= REQUIRED ACTION =
Revise the records from the start through the line containing "questione di sesso", replacing every "dice lui" with "sostiene lui" and keeping everything else the same. Leave the pictures out of your answer.

(SUPPLIED INFORMATION begins)

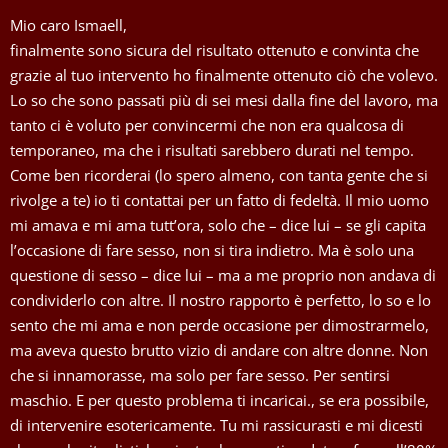
Mio caro Ismaell,
finalmente sono sicura del risultato ottenuto e convinta che
grazie al tuo intervento ho finalmente ottenuto ciò che volevo.
Lo so che sono passati più di sei mesi dalla fine del lavoro, ma
tanto ci è voluto per convincermi che non era qualcosa di
temporaneo, ma che i risultati sarebbero durati nel tempo.
Come ben ricorderai (lo spero almeno, con tanta gente che si
rivolge a te) io ti contattai per un fatto di fedeltà. Il mio uomo
mi amava e mi ama tutt’ora, solo che – dice lui – se gli capita
l’occasione di fare sesso, non si tira indietro. Ma è solo una
questione di sesso – dice lui – ma a me proprio non andava di
condividerlo con altre. Il nostro rapporto è perfetto, lo so e lo
sento che mi ama e non perde occasione per dimostrarmelo,
ma aveva questo brutto vizio di andare con altre donne. Non
che si innamorasse, ma solo per fare sesso. Per sentirsi
maschio. E per questo problema ti incaricai., se era possibile,
di intervenire esotericamente. Tu mi rassicurasti e mi dicesti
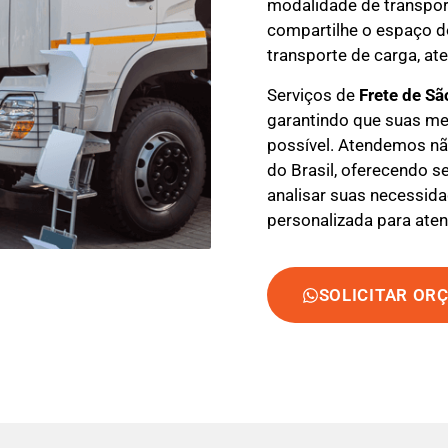
modalidade de transpor
compartilhe o espaço do
transporte de carga, at
Serviços de
Frete de Sã
garantindo que suas m
possível. Atendemos nã
do Brasil, oferecendo se
analisar suas necessida
personalizada para aten
SOLICITAR OR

(SUPPLIED INFORMATION ends)

= TASK OUTPUT =
Mio caro Ismaell,
finalmente sono sicura del risultato ottenuto e convinta che
grazie al tuo intervento ho finalmente ottenuto ciò che volevo.
Lo so che sono passati più di sei mesi dalla fine del lavoro, ma
tanto ci è voluto per convincermi che non era qualcosa di
temporaneo, ma che i risultati sarebbero durati nel tempo.
Come ben ricorderai (lo spero almeno, con tanta gente che si
rivolge a te) io ti contattai per un fatto di fedeltà. Il mio uomo
mi amava e mi ama tutt’ora, solo che – sostiene lui – se gli capita
l’occasione di fare sesso, non si tira indietro. Ma è solo una
questione di sesso – sostiene lui – ma a me proprio non andava di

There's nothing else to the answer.